Jupiter Vinyl - Lazy Ash Tree
Eleven tracks and ten oil paintings. Now that I suppose is the way to go multi-media with an album. If that is an interesting start, the idea of a bass and guitar duo is something that may seem offputting. Rodrigo y Gabriela this ain't, but then again this is stripped down, built-up again American folk. Any band with that pedigree who tackles Modern English's post-punk classic "I Melt with You" deserves all the props they get.
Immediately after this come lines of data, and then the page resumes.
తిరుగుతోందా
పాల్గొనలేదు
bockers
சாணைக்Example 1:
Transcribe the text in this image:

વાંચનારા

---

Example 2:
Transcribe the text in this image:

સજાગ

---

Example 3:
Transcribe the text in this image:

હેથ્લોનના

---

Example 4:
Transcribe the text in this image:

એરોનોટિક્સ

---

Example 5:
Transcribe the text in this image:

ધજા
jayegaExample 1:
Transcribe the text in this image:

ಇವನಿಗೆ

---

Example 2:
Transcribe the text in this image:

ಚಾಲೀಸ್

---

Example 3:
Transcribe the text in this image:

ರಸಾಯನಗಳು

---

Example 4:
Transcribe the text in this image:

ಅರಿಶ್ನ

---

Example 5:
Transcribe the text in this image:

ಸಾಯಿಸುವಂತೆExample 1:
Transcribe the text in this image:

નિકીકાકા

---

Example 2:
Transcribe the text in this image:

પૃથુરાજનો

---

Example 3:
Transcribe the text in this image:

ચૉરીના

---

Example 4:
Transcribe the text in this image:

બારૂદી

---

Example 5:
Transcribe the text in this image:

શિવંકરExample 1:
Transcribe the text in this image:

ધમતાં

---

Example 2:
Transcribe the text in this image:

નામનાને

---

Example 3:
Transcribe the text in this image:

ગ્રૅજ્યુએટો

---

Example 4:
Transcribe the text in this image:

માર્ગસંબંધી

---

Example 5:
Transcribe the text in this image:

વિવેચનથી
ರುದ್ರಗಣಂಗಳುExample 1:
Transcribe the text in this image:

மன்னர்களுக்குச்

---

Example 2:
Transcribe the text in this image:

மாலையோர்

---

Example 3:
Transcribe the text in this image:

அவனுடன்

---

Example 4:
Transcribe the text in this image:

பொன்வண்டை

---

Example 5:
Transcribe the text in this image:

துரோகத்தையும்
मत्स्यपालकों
When Jupiter Vinyl work well, it works very well. "Dreams from Clouds" has the sort of delicate guitar sound which has made a success of many an act. Yet when it aims wide of the mark, it does not do so well. The opener, "Magic Soap" being a case in point. Forced folksiness with a twang will appeal to some, but not wide enough to give the band more than a cult appeal.
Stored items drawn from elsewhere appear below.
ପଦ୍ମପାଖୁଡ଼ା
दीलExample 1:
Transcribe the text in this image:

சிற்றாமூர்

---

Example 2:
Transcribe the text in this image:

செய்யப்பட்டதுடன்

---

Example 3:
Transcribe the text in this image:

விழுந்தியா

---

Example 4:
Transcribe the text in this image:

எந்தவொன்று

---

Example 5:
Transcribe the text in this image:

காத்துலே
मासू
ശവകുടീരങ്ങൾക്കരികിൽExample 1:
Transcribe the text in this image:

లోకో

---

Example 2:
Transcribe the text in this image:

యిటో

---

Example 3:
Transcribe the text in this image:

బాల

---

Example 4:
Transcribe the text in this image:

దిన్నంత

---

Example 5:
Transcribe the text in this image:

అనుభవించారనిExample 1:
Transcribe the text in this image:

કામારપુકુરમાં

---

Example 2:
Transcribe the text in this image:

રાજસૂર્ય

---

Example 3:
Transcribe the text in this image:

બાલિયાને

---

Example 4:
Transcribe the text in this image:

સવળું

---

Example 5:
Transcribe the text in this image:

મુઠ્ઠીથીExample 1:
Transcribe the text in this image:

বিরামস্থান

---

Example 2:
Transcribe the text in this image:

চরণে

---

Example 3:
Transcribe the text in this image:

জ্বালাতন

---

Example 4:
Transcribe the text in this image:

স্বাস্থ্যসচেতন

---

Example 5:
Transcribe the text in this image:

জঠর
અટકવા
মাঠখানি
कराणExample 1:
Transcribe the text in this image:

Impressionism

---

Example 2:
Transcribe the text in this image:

Corinne Bohjanen has a voice which at times reminds you of Sandy Denny, and if that is not among the highest compliments which can be paid to a female vocalist then I don't know what is. Edward Horey has a voice which, while more than capable in itself, does not always seem to fit with Bohjanen's, "Wabash" being a case in point. Again, when it works well it works very well. But not always.
The difficulty is that the music on his is rather eclectic. At times there are some heartfelt ballads, songs which make you want to sing along, songs which will stick in your head. Other times, there is a distinctly uplifting feel about a track, something which gives you food for thought. Then there is silliness. Not so much silly music, but the sort of music which invites silly dancing and generally daft behavior. Now there is nothing wrong with all three styles in their place. Trouble is, put them all on a single album, and you don't know whether you're coming or going half the time.
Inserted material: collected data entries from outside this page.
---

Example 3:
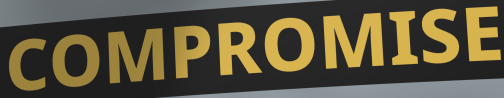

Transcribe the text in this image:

COMPROMISE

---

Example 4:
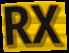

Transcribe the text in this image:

RX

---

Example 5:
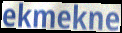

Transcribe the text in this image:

ekmekne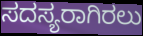
ಸದಸ್ಯರಾಗಿರಲು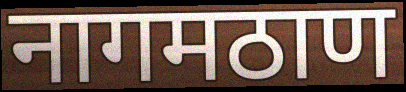
नागमठाण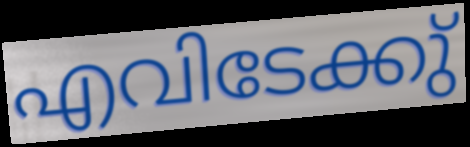
എവിടേക്കു്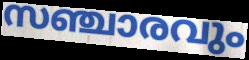
സഞ്ചാരവുംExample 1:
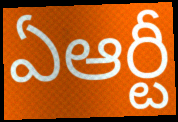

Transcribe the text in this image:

ఏఆర్టీ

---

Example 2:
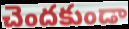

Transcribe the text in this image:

చెందకుండా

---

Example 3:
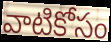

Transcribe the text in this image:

వాటికోసం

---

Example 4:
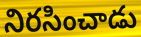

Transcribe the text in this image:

నిరసించాడు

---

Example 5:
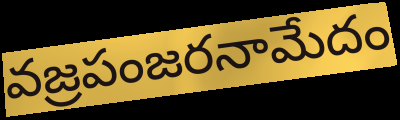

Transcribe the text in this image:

వజ్రపంజరనామేదంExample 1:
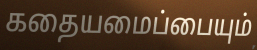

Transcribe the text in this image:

கதையமைப்பையும்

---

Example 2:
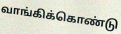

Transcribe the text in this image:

வாங்கிக்கொண்டு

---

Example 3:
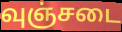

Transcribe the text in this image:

வுஞ்சடை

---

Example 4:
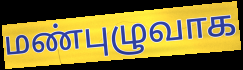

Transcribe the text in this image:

மண்புழுவாக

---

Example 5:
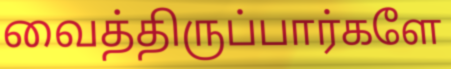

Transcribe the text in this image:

வைத்திருப்பார்களே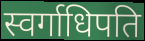
स्वर्गाधिपतिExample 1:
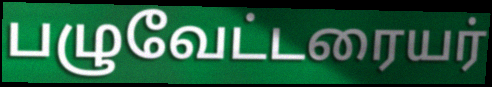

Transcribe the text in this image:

பழுவேட்டரையர்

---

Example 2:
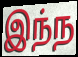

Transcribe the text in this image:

இந்ந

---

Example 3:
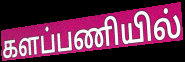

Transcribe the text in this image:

களப்பணியில்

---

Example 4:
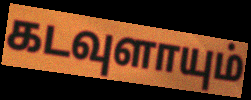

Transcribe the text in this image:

கடவுளாயும்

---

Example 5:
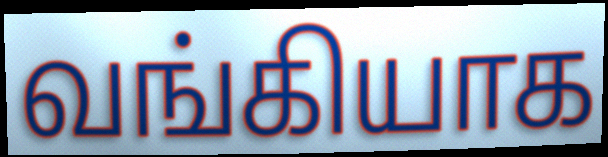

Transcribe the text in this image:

வங்கியாகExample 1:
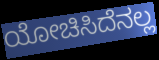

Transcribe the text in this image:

ಯೋಚಿಸಿದೆನಲ್ಲ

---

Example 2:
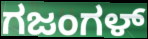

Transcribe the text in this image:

ಗಜಂಗಳ್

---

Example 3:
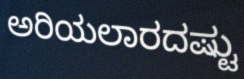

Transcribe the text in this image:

ಅರಿಯಲಾರದಷ್ಟು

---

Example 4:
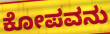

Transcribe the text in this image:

ಕೋಪವನು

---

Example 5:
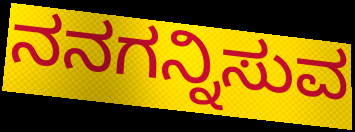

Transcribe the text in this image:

ನನಗನ್ನಿಸುವ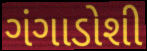
ગંગાડોશી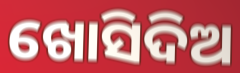
ଖୋସିଦିଅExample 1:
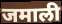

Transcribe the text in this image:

जमाली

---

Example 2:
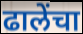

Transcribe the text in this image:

ढालेंचा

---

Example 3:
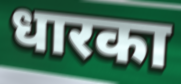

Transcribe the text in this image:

धारका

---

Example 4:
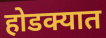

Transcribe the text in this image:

होडक्यात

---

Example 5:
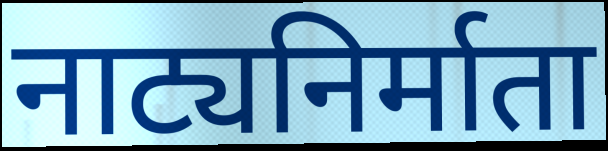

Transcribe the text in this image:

नाट्यनिर्माताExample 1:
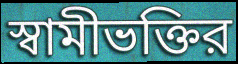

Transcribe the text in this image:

স্বামীভক্তির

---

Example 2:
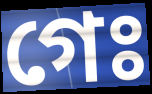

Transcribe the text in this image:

গেঃ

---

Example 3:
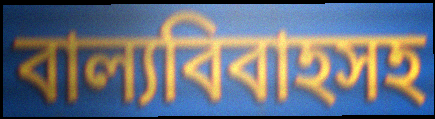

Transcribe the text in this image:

বাল্যবিবাহসহ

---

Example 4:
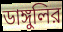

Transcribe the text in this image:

ডাঙ্গুলির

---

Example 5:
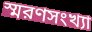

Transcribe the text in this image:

স্মরণসংখ্যাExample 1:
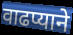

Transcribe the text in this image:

वाढप्याने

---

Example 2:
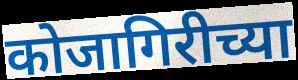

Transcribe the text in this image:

कोजागिरीच्या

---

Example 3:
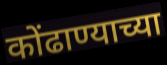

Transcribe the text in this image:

कोंढाण्याच्या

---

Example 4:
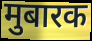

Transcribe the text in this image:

मुबारक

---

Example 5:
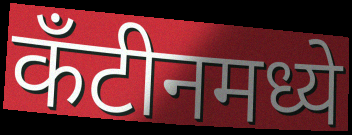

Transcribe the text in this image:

कँटीनमध्ये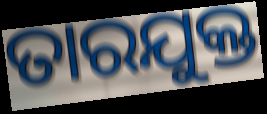
ତାରଯୁକ୍ତ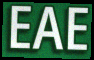
EAEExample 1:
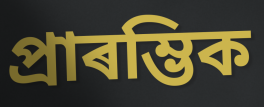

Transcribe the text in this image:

প্ৰাৰম্ভিক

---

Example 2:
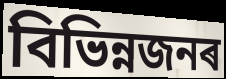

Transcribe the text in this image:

বিভিন্নজনৰ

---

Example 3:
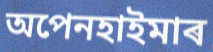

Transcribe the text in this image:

অপেনহাইমাৰ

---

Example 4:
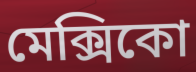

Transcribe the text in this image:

মেক্সিকো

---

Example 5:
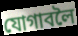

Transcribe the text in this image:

যোগাবলৈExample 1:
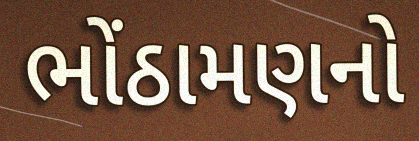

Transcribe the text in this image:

ભોંઠામણનો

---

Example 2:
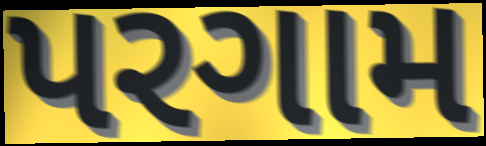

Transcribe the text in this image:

પરગામ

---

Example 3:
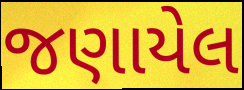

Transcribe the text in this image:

જણાયેલ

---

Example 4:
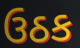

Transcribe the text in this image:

ઉઠક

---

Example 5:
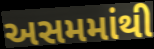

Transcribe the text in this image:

અસમમાંથી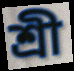
শ্ৰী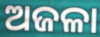
ଅଜଳାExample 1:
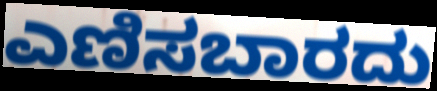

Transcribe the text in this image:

ಎಣಿಸಬಾರದು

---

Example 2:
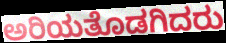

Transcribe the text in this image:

ಅರಿಯತೊಡಗಿದರು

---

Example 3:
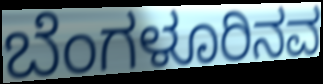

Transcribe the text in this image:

ಬೆಂಗಳೂರಿನವ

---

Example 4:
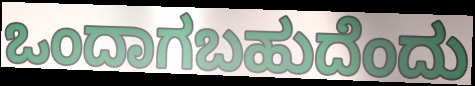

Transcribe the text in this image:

ಒಂದಾಗಬಹುದೆಂದು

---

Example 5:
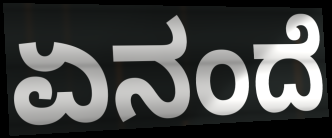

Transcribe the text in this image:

ಏನಂದೆ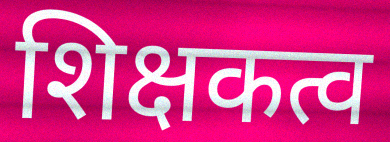
शिक्षकत्वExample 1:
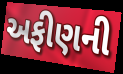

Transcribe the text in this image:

અફીણની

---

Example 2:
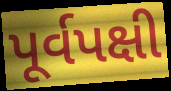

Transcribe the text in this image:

પૂર્વપક્ષી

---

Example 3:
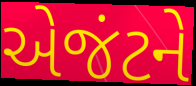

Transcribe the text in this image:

એજંટને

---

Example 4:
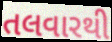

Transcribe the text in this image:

તલવારથી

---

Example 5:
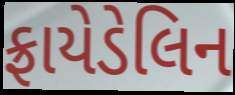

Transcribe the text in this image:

ફ્રાયેડેલિન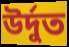
উৰ্দুতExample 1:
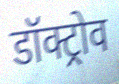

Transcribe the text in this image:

डॉक्ट्रोव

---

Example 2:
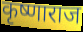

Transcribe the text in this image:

कृष्णाराज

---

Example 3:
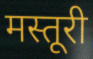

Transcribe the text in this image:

मस्तूरी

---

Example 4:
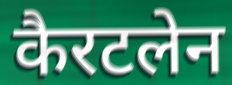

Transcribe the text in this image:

कैरटलेन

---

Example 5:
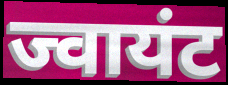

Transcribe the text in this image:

ज्वायंट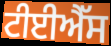
ਟੀਈਐੱਸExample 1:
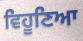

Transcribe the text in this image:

ਵਿਹੂਣਿਆ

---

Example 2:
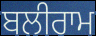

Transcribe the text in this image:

ਬਲੀਰਾਮ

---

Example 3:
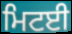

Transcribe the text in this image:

ਮਿਟਈ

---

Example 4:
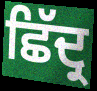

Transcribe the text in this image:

ਛਿੱਦ੍ਰ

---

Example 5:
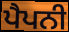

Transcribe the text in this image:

ਪੈਪਨੀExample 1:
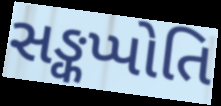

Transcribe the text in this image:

સઙ્કપ્પોતિ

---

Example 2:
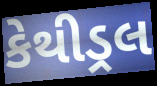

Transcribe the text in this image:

કેથીડ્રલ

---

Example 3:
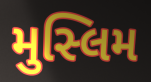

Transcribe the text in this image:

મુસ્લિમ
Redemption from what may be seen as unfair criticism comes in two ways. Musically, this is an album which is unforgiving if there is slightest mistake in performance. But then it needs nothing to forgive, for this is as well-played as an album as you'll hear from an independent band all year. The second asset is the lyrics. Clear, easy-to-understand and full of some gloriously innovative imagery. Take these lines from "Edit" -
"Don't want to be in your screenplay/Read from the script any more/Can't play the role you've written for me."
Together, the music and the lyrics fit well. At the risk of sounding like a broken record, when it works, it works well.But not always.